Dem presidential candidates still want to cancel Trump's tax cuts

There's just one problem: although individual income tax rates have gone down since 2017, individual income tax revenues have gone up.

According to the White House budget office, Federal Tax revenues were as follows:

Year

Income Taxes

Corporate Taxes

2016

1,546,075

299,571

2017

1,587,120

297,048

2018

1,683,538

204,733

2019 estimate

1,698,353

216,194

2020 estimate

1,824,185

255,161

(This does ignore Social Security and other trust funds.)

But how is this possible?  How could tax rates have gone down, but taxes collected gone up?

Think of the government as, say, a Cadillac dealer.  If prices for Cadillac cars go up, it's not necessarily true that revenues from selling Cadillacs go up, too.  It depends on a lot of other things — prices and availability of other luxury cars and discretionary funds available to car-buyers.

With income tax rates down, a doctor might decide to work more hours, feeling he will be keeping more of the extra fees coming in rather than handing them over to Uncle Sam.  A farmer may choose to plant more crops.

One type of tax collections did fall — monies collected from American corporations.

Was it really money thrown away?

It was the cost for jump-starting the economy, expanding wages and employment.  It made America a more attractive location for building factories and operating businesses.  It brought unemployment rates for black, Hispanic, and Asian-Americans to historically low levels.

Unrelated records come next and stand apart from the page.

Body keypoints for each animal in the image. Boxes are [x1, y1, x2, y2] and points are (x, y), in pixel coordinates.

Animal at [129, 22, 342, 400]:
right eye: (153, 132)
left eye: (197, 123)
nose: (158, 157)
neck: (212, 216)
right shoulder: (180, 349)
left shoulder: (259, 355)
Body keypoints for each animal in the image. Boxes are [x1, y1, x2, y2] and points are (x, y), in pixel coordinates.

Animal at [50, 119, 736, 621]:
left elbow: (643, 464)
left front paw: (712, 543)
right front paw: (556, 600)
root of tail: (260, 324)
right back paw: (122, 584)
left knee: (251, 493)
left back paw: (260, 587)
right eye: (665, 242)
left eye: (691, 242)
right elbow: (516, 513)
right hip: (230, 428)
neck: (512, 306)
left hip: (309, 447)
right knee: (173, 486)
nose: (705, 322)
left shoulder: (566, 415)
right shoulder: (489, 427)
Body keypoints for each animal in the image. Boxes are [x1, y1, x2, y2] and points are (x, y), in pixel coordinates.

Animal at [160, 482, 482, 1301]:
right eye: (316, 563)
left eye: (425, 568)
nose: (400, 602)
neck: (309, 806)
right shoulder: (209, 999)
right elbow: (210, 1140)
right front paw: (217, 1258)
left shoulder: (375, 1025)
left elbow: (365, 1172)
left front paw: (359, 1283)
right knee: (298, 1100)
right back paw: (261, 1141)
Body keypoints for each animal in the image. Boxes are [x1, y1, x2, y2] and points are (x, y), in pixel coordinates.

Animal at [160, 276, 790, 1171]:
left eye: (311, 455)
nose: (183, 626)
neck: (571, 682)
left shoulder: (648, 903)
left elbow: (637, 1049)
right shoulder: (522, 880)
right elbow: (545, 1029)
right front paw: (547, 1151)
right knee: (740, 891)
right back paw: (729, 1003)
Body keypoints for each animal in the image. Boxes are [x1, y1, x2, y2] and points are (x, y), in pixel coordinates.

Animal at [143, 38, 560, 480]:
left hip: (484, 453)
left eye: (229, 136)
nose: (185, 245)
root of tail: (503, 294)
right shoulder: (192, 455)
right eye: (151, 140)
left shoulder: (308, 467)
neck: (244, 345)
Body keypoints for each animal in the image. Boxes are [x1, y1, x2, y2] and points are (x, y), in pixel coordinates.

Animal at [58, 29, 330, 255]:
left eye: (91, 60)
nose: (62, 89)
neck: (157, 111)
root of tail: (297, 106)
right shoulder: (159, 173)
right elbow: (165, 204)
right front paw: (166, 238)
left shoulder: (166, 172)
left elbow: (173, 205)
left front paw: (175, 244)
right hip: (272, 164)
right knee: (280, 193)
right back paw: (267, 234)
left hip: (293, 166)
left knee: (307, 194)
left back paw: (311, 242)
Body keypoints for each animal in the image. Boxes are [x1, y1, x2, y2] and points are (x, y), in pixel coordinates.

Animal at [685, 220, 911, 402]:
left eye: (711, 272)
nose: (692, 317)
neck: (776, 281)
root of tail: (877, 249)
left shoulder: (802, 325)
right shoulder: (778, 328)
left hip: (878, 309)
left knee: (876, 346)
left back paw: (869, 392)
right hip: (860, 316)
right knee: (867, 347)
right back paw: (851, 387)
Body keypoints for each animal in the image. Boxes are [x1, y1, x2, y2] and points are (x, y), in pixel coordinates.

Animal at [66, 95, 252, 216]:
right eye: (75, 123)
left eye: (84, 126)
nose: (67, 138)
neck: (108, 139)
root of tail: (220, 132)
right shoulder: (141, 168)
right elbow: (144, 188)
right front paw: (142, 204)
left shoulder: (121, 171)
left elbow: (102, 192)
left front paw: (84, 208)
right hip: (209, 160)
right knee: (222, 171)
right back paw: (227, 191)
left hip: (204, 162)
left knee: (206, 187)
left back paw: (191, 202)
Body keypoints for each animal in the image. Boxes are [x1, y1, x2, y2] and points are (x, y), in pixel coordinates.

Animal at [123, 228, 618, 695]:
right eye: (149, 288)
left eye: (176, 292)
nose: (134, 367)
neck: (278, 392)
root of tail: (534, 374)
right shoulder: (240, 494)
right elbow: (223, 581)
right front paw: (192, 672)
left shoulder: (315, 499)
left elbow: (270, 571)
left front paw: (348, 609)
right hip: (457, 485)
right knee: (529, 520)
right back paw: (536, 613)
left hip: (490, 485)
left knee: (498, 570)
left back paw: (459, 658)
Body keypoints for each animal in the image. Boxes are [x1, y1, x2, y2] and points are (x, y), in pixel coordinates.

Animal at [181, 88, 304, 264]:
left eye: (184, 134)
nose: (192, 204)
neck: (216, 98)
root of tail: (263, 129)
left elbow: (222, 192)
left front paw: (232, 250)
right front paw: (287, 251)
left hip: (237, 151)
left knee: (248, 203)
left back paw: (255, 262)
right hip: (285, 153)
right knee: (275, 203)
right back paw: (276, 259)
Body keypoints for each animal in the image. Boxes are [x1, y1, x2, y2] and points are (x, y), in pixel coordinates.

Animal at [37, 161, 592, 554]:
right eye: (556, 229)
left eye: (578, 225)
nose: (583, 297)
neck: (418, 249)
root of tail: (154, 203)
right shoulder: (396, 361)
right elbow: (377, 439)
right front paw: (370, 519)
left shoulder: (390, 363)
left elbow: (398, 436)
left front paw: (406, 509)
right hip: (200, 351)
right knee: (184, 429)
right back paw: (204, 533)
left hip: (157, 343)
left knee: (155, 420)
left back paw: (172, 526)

Is this really what the Democrats want to reverse?

Kamala Harris wants tax rates going back up.  CNBC reported:

Sen. Kamala Harris of California wants to give $2.8 trillion in federal tax credits to lower- and middle-class families. Her plan provides a direct counter to the Republican proposal, under which the $1.5 trillion in cuts skewed toward companies and wealthier Americans. She wants to pay for the measure in part by reversing the pieces of the GOP overhaul that "benefit the rich," as well as by putting "a new tax on large financial institutions," according to The Washington Post.

Joe Biden is also in favor of reversing the cuts.  Americans for Tax Reform reported (video included):

Biden recently told a crowd in South Carolina that it would be the very first thing he does upon taking office: "First thing I'd do is repeal those Trump tax cuts," he said.

CNBC sums it up:

Various other Democratic candidates including Sen. Elizabeth Warren of Massachusetts and Sen. Bernie Sanders of Vermont want to roll back the GOP tax cuts and implement new taxes on the wealthy to fund social programs such as universal child care and "Medicare for All."

It is true that much of the benefit from Trump's tax cuts went to the nation's wealthiest.  Duh.  That's because it's the wealthiest who pay the bulk of our taxes.

An October 2018 Bloomberg analysis concluded that the bottom half of American taxpayers contributed only 3% of income taxes paid.  The top 1% of earners accounted for more than 37% of income taxes collected.

A summary of the 2017 tax cuts is here.

Biden, Harris, Sanders, et al. may want to re-read Aesop's Fables — in particular, the one about a goose that laid golden eggs.